**Document excerpt:**
++++

Both the Illinois Defendants and the Federal Defendants have now moved for summary judgment, and Stover has filed his own motions seeking the entry of judgment in his favor. The motions are now ready for resolution, and this Order follows.
LEGAL STANDARD
Summary judgment should be granted where "the pleadings, depositions, answers to interrogatories and admissions on file, together with the affidavits, if any, show there is no genuine issue as to any material fact and that the moving party is entitled to judgment as a matter of law." Fed.R.Civ.P. 56(c). The moving party has the responsibility of informing the Court of portions of the record or affidavits that demonstrate the absence of a triable issue. Celotex Corp. v. Catrett, 477 U.S. 317, 322 (1986). The moving party may meet its burden of showing an absence of disputed material facts by demonstrating "that there is an absence of evidence to support the non-moving party's case." Id. at 325. Any doubt as to the existence of a genuine issue for trial is resolved against the moving party. Anderson v. Liberty Lobby, Inc., 477 U.S. 242, 255 (1986); Cain v. Lane, 857 F.2d 1139, 1142 (7th Cir. 1988).If the moving party meets its burden, the non-moving party then has the burden of presenting specific facts to show that there is a genuine issue of material fact. Matsushita Elec. Indus. Co. v. Zenith Radio Corp., 475 U.S. 574, 586-87 (1986). Federal Rule of Civil Procedure 56(e) requires the non-moving party to go beyond the pleadings and produce evidence of a genuine issue for trial.Celotex, 477 U.S. at 324. Nevertheless, this Court must "view the record and all inferences drawn from it in the light most favorable to the [non-moving party]." Holland v. Jefferson Nat. Life Ins. Co., 883 F.2d 1307, 1312 (7th Cir. 1989). Summary judgment will be denied where a reasonable jury could return a verdict for the non-moving party.Anderson, 477 U.S. at 248; Hedberg v. Indiana Bell Tel. Co., 47 F.3d 928, 931 (7th Cir. 1995).
DISCUSSION
I. Motions Regarding the Illinois Defendants and Court of Claims
Section 1983 creates a federal cause of action for the "deprivation, under color of [state] law, of a citizen's rights, privileges, or immunities secured by the Constitution and the laws of the United States." Livadas v. Bradshaw, 512 U.S. 107, 132 (1994). It is not itself a source of substantive rights; instead it is a means for vindicating federal rights conferred elsewhere. Baker v. McCollan, 443 U.S. 137, 144 n. 3 (1979). The initial step in any § 1983 analysis is to identify the specific constitutional right which was allegedly violated.Graham v. Connor, 490 U.S. 386, 394 (1989).

++++

**Input data:**
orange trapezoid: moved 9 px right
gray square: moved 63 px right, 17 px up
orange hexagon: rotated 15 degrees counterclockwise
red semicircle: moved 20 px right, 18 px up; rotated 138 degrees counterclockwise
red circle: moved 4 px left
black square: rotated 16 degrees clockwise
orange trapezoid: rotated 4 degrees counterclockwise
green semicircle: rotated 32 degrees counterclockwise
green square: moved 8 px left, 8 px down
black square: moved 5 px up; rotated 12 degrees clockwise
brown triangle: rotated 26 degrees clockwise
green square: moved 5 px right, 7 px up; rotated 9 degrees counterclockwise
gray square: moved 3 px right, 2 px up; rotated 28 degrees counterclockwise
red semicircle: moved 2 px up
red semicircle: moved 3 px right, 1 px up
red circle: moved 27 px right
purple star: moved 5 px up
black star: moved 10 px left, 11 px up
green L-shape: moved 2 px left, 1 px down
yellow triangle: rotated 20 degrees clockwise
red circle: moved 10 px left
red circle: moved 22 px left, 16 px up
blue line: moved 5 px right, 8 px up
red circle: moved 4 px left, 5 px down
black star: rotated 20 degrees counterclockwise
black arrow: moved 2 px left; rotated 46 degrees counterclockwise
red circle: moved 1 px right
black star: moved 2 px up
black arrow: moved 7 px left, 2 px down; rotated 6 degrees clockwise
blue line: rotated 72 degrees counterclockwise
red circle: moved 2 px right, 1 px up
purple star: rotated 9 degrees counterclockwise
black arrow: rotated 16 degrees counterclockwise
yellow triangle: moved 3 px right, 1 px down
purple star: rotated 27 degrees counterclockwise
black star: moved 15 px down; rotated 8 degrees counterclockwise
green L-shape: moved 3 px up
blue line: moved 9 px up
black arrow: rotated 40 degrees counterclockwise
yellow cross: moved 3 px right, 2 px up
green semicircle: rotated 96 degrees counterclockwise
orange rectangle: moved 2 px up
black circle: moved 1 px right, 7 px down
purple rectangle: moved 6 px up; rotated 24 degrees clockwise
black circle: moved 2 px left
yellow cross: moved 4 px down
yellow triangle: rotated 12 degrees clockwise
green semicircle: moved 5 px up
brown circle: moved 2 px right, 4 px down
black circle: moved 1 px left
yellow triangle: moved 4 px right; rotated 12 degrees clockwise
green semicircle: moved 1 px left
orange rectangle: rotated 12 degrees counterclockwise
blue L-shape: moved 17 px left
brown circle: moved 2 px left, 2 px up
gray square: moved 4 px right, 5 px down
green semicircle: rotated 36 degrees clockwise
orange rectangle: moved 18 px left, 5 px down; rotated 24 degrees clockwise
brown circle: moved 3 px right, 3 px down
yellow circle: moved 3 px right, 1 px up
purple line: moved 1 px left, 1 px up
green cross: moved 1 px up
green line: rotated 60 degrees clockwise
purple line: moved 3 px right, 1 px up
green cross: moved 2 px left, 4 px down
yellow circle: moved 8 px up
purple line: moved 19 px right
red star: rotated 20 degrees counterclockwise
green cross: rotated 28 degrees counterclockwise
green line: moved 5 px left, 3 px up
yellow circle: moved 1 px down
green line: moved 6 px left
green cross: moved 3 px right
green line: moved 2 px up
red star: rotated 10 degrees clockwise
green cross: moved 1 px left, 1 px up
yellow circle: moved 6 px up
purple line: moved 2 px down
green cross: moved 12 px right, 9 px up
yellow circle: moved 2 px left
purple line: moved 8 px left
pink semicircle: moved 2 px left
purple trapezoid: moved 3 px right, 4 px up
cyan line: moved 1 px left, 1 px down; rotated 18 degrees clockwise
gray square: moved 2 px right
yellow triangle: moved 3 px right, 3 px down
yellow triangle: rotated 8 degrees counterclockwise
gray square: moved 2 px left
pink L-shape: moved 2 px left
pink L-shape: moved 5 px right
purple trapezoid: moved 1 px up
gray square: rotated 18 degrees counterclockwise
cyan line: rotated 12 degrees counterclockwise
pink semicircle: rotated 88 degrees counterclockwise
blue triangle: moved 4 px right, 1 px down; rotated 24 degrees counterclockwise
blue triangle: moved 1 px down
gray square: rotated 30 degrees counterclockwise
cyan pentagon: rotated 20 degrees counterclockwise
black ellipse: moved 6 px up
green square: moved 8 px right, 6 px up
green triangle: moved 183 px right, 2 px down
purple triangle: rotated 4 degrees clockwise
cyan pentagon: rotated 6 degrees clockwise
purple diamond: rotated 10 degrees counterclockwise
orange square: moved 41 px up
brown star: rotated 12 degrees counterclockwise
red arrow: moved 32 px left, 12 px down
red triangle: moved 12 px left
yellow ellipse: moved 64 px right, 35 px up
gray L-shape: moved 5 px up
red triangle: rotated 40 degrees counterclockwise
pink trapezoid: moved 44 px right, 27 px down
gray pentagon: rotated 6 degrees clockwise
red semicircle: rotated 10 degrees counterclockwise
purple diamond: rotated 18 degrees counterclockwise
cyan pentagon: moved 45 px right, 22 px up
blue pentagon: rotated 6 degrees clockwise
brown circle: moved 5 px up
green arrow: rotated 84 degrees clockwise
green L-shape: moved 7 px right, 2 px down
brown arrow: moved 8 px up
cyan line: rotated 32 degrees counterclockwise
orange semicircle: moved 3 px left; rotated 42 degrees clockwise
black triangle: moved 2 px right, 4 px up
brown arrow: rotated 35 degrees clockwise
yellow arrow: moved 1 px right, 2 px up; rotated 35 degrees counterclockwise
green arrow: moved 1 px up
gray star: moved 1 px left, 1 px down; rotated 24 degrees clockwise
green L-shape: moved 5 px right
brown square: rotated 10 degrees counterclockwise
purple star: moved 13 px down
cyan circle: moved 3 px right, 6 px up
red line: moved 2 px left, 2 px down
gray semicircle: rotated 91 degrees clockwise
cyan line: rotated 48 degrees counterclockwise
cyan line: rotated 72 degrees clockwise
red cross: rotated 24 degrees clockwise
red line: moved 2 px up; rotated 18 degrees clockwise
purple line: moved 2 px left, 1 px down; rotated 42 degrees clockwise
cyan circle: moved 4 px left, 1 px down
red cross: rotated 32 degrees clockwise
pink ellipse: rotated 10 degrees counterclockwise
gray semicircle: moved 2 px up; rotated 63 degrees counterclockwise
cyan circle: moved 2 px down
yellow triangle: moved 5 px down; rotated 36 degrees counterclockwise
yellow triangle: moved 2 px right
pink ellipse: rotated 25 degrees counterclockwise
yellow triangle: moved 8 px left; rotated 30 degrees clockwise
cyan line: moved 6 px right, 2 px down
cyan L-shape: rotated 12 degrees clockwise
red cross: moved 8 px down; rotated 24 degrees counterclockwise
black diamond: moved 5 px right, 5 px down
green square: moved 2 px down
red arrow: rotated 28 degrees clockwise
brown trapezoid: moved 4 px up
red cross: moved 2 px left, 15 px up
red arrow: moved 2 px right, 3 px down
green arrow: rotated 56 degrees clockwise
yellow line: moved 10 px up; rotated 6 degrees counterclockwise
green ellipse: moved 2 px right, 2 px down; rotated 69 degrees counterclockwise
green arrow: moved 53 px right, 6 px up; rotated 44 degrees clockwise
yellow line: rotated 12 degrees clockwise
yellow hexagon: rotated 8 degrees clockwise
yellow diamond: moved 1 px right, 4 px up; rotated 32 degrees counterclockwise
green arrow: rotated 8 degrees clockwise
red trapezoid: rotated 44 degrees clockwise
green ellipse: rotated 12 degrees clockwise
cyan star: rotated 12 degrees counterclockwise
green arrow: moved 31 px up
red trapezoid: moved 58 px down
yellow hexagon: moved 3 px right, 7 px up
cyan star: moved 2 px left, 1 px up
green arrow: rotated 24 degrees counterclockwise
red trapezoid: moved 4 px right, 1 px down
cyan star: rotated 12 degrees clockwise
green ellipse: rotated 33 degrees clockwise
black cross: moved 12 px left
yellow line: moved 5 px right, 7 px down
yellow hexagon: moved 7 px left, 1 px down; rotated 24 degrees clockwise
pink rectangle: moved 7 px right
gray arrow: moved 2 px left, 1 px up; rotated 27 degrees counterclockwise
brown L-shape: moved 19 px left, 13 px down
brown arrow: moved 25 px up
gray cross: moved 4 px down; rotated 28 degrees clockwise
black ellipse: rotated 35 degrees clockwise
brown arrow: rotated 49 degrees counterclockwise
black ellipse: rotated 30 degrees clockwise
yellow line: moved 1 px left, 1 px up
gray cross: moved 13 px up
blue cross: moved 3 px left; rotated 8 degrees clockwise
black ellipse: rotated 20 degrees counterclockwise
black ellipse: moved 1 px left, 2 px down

++++

**Your tasks:**
1 – List every case in the summary judgment ruling whose citation names the Seventh Circuit ("7th Cir.").
2 – In the summary judgment ruling, reproduce the part that opens with the words containing "Both the Illinois" and closes with "this Order follows.", substituting "the plaintiff" for "Stover".
3 – Pick up the summary judgment ruling after its final sentence and carry the discussion forward.

**Expected results:**
1 –
Cain v. Lane
Holland v. Jefferson Nat. Life Ins. Co.
Hedberg v. Indiana Bell Tel. Co.

2 –
Both the Illinois Defendants and the Federal Defendants have now moved for summary judgment, and the plaintiff has filed his own motions seeking the entry of judgment in his favor. The motions are now ready for resolution, and this Order follows.

3 –
A. Illinois Defendants' Motion
Before reaching the merits of Stover's claims, however, the Illinois Defendants have asserted several procedural defenses. First, the Illinois Defendants have moved for summary judgment on the grounds that Stover's claims are barred by the Eleventh Amendment. The Eleventh Amendment to the U.S. Constitution provides in relevant part that, "[t]he judicial power of the United States shall not be construed to extend beyond any suit in law or equity, commenced or prosecuted against one of the United States by Citizens of another State" and has also been interpreted to prohibit citizens from suing their own states in a federal forum in some instances. In other words, states and their entities are immune from private actions brought against them in federal court absent a waiver or abrogation of sovereign immunity. Penhurst State School and Hospital v. Halderman, 465 U.S. 89, 100 (1984).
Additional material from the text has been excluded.